Y más: eso lo hace, además de un procesalista regenerado, un auténtico constitucionalista


del debido proceso legal. La misión garantista siempre antepone a su procesalística una
constitucionalística especializada, navegando por ambas en una “zona de frontera
epistemológica”. Esto convierte al garantismo en una interdogmática y al garantista, así,
en un interjurista.

Se viven días difíciles. Se presencia en Brasil a un Poder Judicial cada vez más
descontrolado en todos sus extractos jerárquico-piramidales. Todo ello tomado por el
panprincipiologismo, la tópica, la retórica, la teoría de la argumentación, el moralismo,
el instrumentalismo, el realismo jurídico y otros modelos al servicio de las decisiones y
arbitrariedades judiciales. De ahí el surgimiento de bestialidades circundantes: comisarios
de la policía disfrazados con toga, asistentes sociales travestidos de jueces, justicieros y
moralistas dictando decisiones.

Se está experimentando en su profundidad las ambivalencias del activismo y de su


degradante utensilio procesal, con todas las impertinentes cargas de animalidad ancestral
que de allí derivan. Pero es paradójico que en ese peligro se puede anunciar la salvación.
En la exacerbación del protagonismo judicial está emergiendo la revuelta garantista. A
fin de cuentas, solo el proceso experimentando en su originalidad garantístico-
constitucional puede refundar las normalidades republicana y democrática en el ámbito
de la prestación jurisdiccional.

Y, para que el jurista logre científicamente a cabo dicha tarea, necesita buscar el Santo
Grial: el “ser constitucional” del proceso.

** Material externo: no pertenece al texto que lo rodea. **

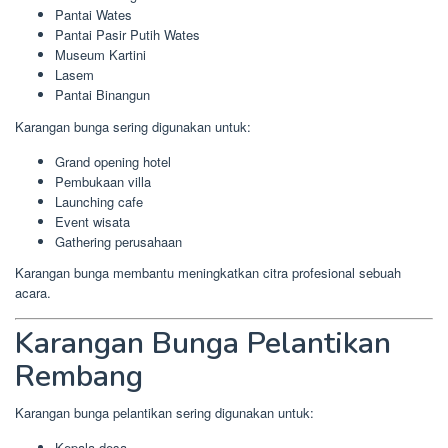
Pantai Wates
Pantai Pasir Putih Wates
Museum Kartini
Lasem
Pantai Binangun
Karangan bunga sering digunakan untuk:
Grand opening hotel
Pembukaan villa
Launching cafe
Event wisata
Gathering perusahaan
Karangan bunga membantu meningkatkan citra profesional sebuah
acara.
Karangan Bunga Pelantikan
Rembang
Karangan bunga pelantikan sering digunakan untuk:
Kepala desa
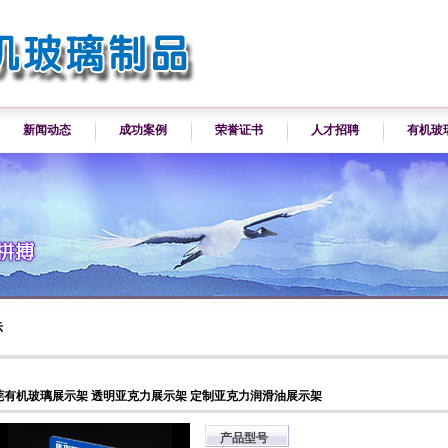
新闻动态
成功案例
荣誉证书
人才招聘
有机玻
示
莞有机玻璃展示架 透明亚克力展示架 定制亚克力润滑油展示架
产品型号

[1] Sobre la noción de institución: RAISER, Ludwig. Rechtsschutz und


Institutionenschutz im Privatrecht. Summum ius summa iniuria. Tübingen: Mohr, 1963,
p. 145-167.

[2] Sobre el proceso como garantía de libertad: VELLOSO, Alvarado. Sistema procesal.
Santa Fe: Rubinzal-Culzoni, 2009.

[3] Sobre el debate activismo y garantismo: RAMOS, Glauco Gumerato. Ativismo e


garantismo no processo civil. Ativismo judicial e garantismo processual. Coord. Fredie
Didier Jr. et. al. Salvador: Juspodivm, 2013, p. 273-286.

[4] Para profundizar en la tipología, mi “Los criterios de la legitimación jurisdiccional


según los activismos socialistas, fascistas y gerenciales”. RDBPro, 82/205-216.

[5] Sobre el uso de este modelo bipolar como método filosófico: STEIN, Ernildo. A
questão do método na filosofia. 2. ed. Porto Alegre: 1983.

[6] Para una crítica de la “técnica procesal” como disfraz de opciones ideológicas:
MONTERO AROCA, Juan. El proceso civil llamado “social” como instrumento de
“justicia” autoritaria. Proceso civil e ideología. 2. ed. Coord. Montero Aroca. Valencia:
Tirant lo Blanch, 20111, p. 158-162).